Poder 360 – 10/05/2025

A Baía de Guanabara, um dos símbolos mais conhecidos do Rio de Janeiro, recebe diariamente cerca de 3 milhões de litros de chorume, resíduo líquido originado da decomposição de matéria orgânica presente no lixo doméstico. Anualmente, esse volume chega a aproximadamente 1 bilhão de litros, segundo dados divulgados pelo movimento Baía Viva, que alerta para a necessidade de ações urgentes dos órgãos competentes.

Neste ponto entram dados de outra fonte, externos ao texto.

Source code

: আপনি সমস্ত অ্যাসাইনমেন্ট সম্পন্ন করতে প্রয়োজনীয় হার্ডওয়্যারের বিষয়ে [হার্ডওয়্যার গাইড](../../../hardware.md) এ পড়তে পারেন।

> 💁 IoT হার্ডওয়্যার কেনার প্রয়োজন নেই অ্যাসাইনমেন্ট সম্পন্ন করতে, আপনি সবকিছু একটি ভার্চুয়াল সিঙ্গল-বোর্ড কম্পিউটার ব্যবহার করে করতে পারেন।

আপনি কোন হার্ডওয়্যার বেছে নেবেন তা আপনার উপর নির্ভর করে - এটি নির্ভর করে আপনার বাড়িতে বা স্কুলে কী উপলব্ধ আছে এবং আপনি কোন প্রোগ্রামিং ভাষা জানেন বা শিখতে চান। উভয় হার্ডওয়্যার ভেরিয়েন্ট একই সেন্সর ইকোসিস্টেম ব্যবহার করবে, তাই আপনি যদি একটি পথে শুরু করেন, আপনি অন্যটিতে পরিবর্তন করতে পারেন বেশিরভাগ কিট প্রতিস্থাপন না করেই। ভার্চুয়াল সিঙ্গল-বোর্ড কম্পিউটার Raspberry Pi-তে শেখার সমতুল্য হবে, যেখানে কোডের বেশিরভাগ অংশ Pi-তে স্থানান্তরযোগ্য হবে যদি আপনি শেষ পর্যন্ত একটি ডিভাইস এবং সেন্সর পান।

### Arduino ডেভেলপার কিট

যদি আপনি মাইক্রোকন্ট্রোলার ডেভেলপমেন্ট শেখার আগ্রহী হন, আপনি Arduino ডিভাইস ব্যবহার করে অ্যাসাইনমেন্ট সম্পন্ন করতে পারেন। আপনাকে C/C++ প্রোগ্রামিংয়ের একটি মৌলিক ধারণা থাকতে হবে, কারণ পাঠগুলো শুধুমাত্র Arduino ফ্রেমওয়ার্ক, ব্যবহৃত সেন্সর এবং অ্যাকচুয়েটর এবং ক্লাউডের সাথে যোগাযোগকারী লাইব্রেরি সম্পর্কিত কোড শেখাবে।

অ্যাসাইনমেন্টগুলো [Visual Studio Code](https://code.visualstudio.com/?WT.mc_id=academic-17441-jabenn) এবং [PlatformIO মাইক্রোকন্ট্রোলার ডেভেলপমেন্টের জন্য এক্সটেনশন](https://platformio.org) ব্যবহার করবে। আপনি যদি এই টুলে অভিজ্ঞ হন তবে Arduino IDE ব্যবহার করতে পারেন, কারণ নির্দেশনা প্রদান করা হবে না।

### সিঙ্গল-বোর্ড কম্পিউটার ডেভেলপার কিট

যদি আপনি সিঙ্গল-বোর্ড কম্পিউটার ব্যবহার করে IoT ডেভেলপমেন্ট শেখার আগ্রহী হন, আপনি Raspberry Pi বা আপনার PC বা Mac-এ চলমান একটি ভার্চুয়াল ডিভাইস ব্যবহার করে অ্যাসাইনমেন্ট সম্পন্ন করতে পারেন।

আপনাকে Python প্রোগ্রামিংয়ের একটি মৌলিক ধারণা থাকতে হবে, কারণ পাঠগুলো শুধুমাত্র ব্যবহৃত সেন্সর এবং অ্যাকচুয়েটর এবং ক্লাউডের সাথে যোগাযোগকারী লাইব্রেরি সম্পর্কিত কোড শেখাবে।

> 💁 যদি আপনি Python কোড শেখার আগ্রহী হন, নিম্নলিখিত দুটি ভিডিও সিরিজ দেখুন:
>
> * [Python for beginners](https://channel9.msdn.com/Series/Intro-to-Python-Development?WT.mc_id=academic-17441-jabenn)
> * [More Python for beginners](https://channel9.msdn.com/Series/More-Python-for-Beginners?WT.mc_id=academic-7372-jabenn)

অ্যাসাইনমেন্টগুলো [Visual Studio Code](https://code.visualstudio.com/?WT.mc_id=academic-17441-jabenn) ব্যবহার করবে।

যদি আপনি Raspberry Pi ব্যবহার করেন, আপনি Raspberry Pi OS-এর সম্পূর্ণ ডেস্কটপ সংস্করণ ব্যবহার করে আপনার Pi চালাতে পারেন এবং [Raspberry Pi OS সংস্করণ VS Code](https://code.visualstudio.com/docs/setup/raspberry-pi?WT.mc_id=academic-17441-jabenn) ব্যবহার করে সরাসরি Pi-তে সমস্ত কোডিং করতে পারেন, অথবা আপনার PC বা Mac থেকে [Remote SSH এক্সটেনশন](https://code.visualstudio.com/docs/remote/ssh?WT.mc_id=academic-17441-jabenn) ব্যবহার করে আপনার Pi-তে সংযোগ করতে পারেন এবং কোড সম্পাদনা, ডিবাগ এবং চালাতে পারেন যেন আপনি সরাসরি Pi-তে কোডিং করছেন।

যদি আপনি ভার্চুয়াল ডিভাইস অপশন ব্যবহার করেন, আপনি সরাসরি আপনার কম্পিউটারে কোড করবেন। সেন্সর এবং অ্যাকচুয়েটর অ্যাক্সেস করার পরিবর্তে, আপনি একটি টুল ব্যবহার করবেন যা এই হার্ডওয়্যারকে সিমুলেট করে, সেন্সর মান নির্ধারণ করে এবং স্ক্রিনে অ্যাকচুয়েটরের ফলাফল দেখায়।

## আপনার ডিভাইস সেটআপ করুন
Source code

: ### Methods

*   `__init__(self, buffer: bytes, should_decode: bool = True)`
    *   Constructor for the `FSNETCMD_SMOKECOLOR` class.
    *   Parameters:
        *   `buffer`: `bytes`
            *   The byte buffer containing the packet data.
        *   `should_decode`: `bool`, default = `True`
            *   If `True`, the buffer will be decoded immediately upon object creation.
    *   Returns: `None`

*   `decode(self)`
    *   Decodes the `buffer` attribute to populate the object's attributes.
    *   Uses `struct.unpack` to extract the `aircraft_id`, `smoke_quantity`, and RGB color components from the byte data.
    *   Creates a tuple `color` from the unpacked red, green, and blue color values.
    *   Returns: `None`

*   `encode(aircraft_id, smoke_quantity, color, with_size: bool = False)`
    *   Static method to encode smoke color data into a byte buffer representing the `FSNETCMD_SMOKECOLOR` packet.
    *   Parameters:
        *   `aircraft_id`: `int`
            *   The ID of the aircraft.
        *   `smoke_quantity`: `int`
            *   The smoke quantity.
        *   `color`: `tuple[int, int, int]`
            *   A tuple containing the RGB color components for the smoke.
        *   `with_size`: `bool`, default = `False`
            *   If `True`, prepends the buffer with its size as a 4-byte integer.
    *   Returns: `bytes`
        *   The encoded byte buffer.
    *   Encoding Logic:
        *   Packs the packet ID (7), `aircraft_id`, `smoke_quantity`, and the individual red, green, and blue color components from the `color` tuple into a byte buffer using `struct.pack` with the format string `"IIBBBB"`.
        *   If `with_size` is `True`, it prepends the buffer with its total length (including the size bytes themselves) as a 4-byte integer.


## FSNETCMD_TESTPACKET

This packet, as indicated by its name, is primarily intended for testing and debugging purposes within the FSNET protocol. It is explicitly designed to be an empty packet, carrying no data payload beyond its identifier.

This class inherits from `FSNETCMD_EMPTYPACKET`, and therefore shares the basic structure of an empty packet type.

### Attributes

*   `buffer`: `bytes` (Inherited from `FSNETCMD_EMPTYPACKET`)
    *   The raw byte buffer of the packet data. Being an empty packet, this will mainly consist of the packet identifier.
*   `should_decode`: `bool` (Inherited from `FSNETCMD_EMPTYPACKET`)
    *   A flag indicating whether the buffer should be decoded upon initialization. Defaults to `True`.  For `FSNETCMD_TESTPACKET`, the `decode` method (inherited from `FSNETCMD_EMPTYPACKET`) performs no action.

Sérgio Ricardo Potiguara, fundador do Baía Viva e mestre em ciências ambientais pela UFRRJ, destaca que a região metropolitana do Rio produz cerca de 6.000 litros de chorume por dia, sendo metade desse volume gerado apenas no aterro de Gramacho, em Jardim Gramacho. “Vivemos uma crise de chorume não tratado no estado”, afirma Potiguara.

Além do despejo irregular, há ainda cerca de 500 milhões de litros de chorume armazenados de forma precária, agravando a contaminação da baía, dos manguezais e das áreas pesqueiras. O movimento denuncia também o declínio da biodiversidade marinha, os prejuízos socioeconômicos e os impactos na saúde de pescadores artesanais, que enfrentam extrema pobreza e insegurança alimentar.

Falta de fiscalização e leis ineficazes

Adacto Ottoni, professor da Uerj, ressalta a dificuldade de mensurar o volume exato de chorume despejado na baía devido às múltiplas fontes de poluição. Ele critica a ineficácia da Política Nacional de Resíduos Sólidos (Lei 12.305/2010), que, em sua opinião, deveria impor penalidades mais rigorosas para crimes ambientais. Ottoni também aponta falhas no monitoramento, já que a coleta de amostras durante a maré alta pode mascarar a real concentração de poluentes.

O Programa Nacional Lixão Zero, criado para eliminar lixões e promover a destinação adequada de resíduos, é visto com ceticismo por especialistas. Ottoni argumenta que, mesmo com aterros sanitários, o chorume continua sendo um problema, pois o lixo acumulado em antigos lixões ainda polui o solo e os lençóis freáticos.

Tratamento inadequado e consequências

Carlos Canejo, professor da Universidade Veiga de Almeida, alerta para o tratamento inadequado do chorume em estações de esgoto (ETEs), que não são projetadas para processar esse tipo de resíduo. “Contaminantes não tratados acabam sendo arrastados para a baía”, explica.

Em resposta, concessionárias como Águas do Rio afirmam que o tratamento de chorume segue normas ambientais e destacam investimentos em saneamento, incluindo R$ 19 bilhões para universalizar o esgotamento sanitário até 2033. No entanto, o gestor ambiental Emanuel Alencar critica a lentidão nas obras e a falta de recursos suficientes para reverter o cenário.

Cenário atual e perspectivas

O Inea (Instituto Estadual do Ambiente) nega evidências de despejo irregular de chorume na baía, mas reconhece a realização de fiscalizações periódicas. Enquanto isso, o Programa de Saneamento Ambiental (PSAM) tenta avançar com obras como coletores de esgoto, que já retiraram toneladas de resíduos da Baía de Guanabara.

A situação exige não apenas medidas técnicas, mas também conscientização ambiental. Ottoni defende políticas de redução de resíduos e educação para o consumo sustentável, já que o modelo atual ainda favorece interesses econômicos em detrimento do meio ambiente.

Enquanto isso, a Baía de Guanabara segue como um reflexo dos desafios ambientais e sociais que precisam ser enfrentados com urgência.